Image: DraftKings has proposed a £16.4bn deal Pic: AP

Moreover, Ms Nygaard-Andersen has proved to be a safe pair of hands.

Despite that bold show of independence earlier in the year, though, the odds against Entain remaining so have to be shortening.

For a start, investors are likely to take the approach from DraftKings, which values Entain at £16.4bn, more seriously than they did the approach from MGM earlier this year.

Michael Mitchell and Jack O’Halloran, analysts at the stockbroker Davy, pointed out in a note to clients this morning that the price represents a 46% premium to the company’s share price before its interest became known.

They wrote: “In our view, the bid should be considered by shareholders.”

Secondly, though, the interest from DraftKings may well trigger a counter-bid from MGM.

It has been quick to point out that, as Entain’s exclusive US partner in online sports betting, it will need to give its consent to any takeover.

The company added: “MGM will engage with Entain and DraftKings, as appropriate, to find a solution to the exclusivity arrangements which meets all parties’ objectives.”

Image: Coral is also part of the Entain group

But most sector-watchers are assuming MGM will hit back with an improved offer of its own, not least because its biggest shareholder, IAC, was supportive of the previous takeover and made clear that it would have backed MGM in making a higher offer.

IAC’s famously hard-driving chairman, Barry Diller, told the Financial Times in January that, if MGM failed to achieve a leading position in the US gaming market “with all the opportunities that we have, we should be taken out and shot”.

Yet a counter-bid from MGM is not guaranteed.

This possibility was raised by Douglas Jack and Ivor Jones, analysts at investment bank Peel Hunt, in a note to clients this morning.

They wrote: “As MGM said in its statement, in relation to the issues around the BetMGM joint venture, there could simply be a commercial agreement between MGM and DraftKings.”
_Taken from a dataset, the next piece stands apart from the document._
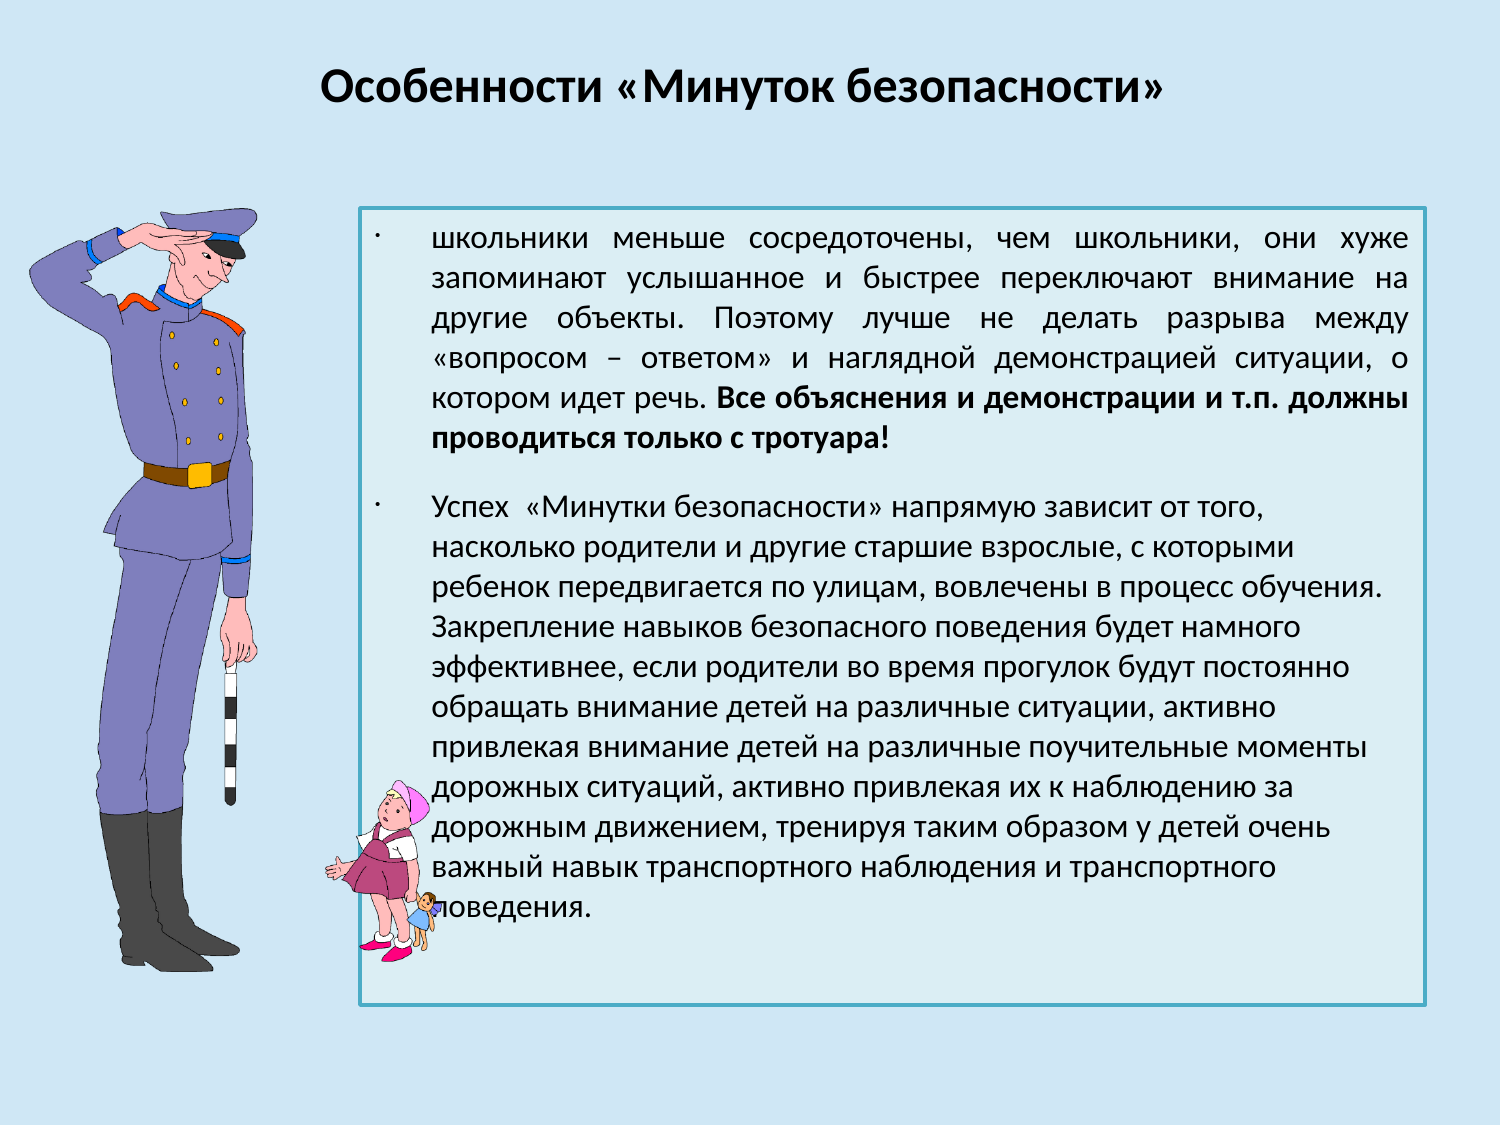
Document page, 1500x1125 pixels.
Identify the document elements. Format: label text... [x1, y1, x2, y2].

DraftKings, meanwhile, also has some challenges of its own.

MGM may insist that it sells Entain’s stake in BetMGM to it in order to give the deal its blessing.
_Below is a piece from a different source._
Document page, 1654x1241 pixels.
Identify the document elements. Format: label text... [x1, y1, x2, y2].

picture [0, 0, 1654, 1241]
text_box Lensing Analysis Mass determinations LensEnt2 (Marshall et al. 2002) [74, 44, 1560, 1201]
A number of Entain shareholders are also likely to be unhappy that there is a small cash element to the DraftKings offer.

Image: MGM owns resorts including the Bellagio in Las Vegas

Most of it is in shares of DraftKings and not all Entain shareholders will be allowed to hold those under their investment mandates.

Alternatively, in order to obtain MGM’s support, DraftKings might offer to merge with BetMGM – effectively making MGM its largest shareholder.

One thing does seem certain.

If Entain is taken over, its new owner is unlikely to have much interest in owning Ladbrokes and Corals betting shops.

It is the US online sports betting business, and the technology underpinning it, that MGM and DraftKings covet.

This proved to be the case when, late last year, the US casino giant agreed to buy William Hill for £2.9bn.

It was only interested in the latter’s US sports betting operations and, earlier this month, sold William Hill’s 1,400-strong chain of UK betting shops to online betting firm 888 Holdings for £2.2bn.

The Ladbrokes and Coral betting shops estates are likely to find themselves being similarly hawked before too long.